Navigation:  Using GeNIe > Learning > Structural learning >

PC algorithm

The PC structure learning algorithm is one of the earliest and the most popular algorithms, introduced by (Spirtes et al., 1993). It uses independences observed in data (established by means of classical independence tests) to infer the structure that has generated them. Here is the Learn New Network dialog for the PC algorithm:

learn_new_network_dialog_pc

The PC algorithm has three parameters:

Max Adjacency Size (default 8), which limits the number of neighbors of a node. In practice, this parameter is important for limiting the number of parents that a node corresponding to a variable can have. Because the size of conditional probability tables of a node grow exponentially in the number of the node's parents, it is a good idea to put a limit on the number of parents so that the construction of the network does not exhaust all available computer memory.

Significance Level (default 0.05) is the alpha value used in classical independence tests on which the PC algorithm rests.

Max Time (seconds) (default 0, which means no time limit) sets a limit on the search phase of the PC algorithm. It is a good idea to set a limit for any sizable data set so as to have the algorithm terminate within a reasonable amount of time.

Pressing OK and then OK in the Learn New Network dialog starts the algorithm, which ends in the Pattern Editor dialog.

pattern_editor_dialog_credit_pc

There is one double-edged arc in the pattern (between Assets and Worth). Clicking on the Create DAG (create_dag_button) button, which picks the direction of each undirected arc randomly to yield an acyclic directed graph, clicking on the Learn parameters button, and then running a graph layout algorithm (Parent Ordering from left to right) results in the following Bayesian network:

result_pc_algorithm

The PC algorithm is the only structure learning algorithm in GeNIe that allows for continuous data. The data have to fulfill reasonably the assumption that they come from multivariate normal distribution. To verify this assumption, please check that histograms of every variable are close to the Normal distribution and that scatter plots of every pair of variables show approximately linear relationships. Voortman & Druzdzel (2008) verified experimentally that the PC algorithm is fairly robust to the assumption of multi-variate Normality.
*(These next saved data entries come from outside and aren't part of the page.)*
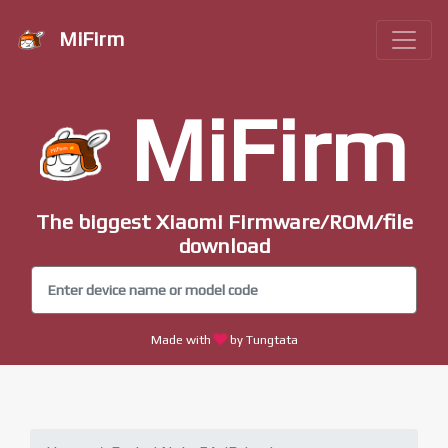
MiFirm
MiFirm
The biggest Xiaomi Firmware/ROM/file
download
Made with
by Tungtata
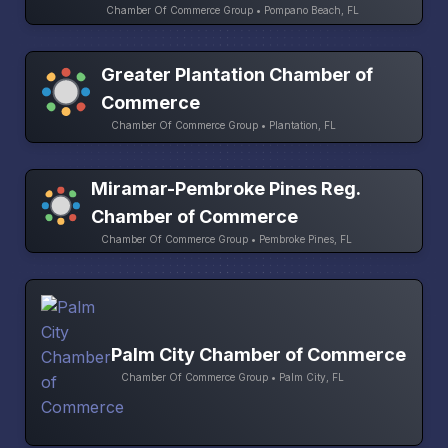
Chamber Of Commerce Group • Pompano Beach, FL
Greater Plantation Chamber of
Commerce
Chamber Of Commerce Group • Plantation, FL
Miramar-Pembroke Pines Reg.
Chamber of Commerce
Chamber Of Commerce Group • Pembroke Pines, FL
Palm City Chamber of Commerce
Chamber Of Commerce Group • Palm City, FL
Let us demonstrate the working of the PC algorithm on a continuous data set retention.txt, included among the example data sets.
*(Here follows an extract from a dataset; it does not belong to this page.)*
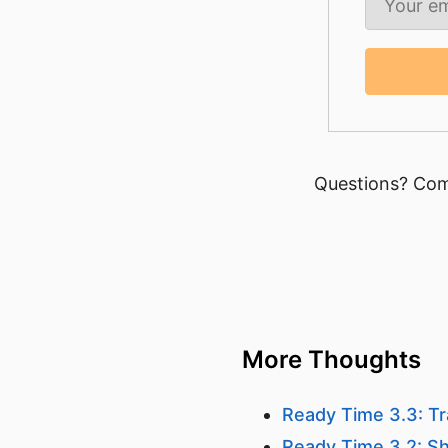
Questions? Com
More Thoughts
Ready Time 3.3: Tr
Ready Time 3.2: Sh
learn_new_network_dialog_pc

Here is the suggested specification of prior knowledge about the interactions among the variables in the data set:

knowledge_editor_dialog2

Pressing OK and then OK in the Learn New Network dialog starts the algorithm, which ends in the Pattern Editor dialog.

pattern_editor_dialog

The only two causes of the variable apret (average percentage of student retention) are tstsc (average standardized test scores of incoming students) and strat (student-teacher ratio). The connection between strat and apret disappears when we repeat the learning with the Significance Level parameter set to p=0.01. This example is the subject of a paper by Druzdzel & Glymour (1998), who concluded that the only direct cause of low student retention at US universities is the quality of incoming students. This study is one of the successful examples of causal discovery, and its conclusion was verified empirically later in a real-life experiment by Carnegie Mellon University.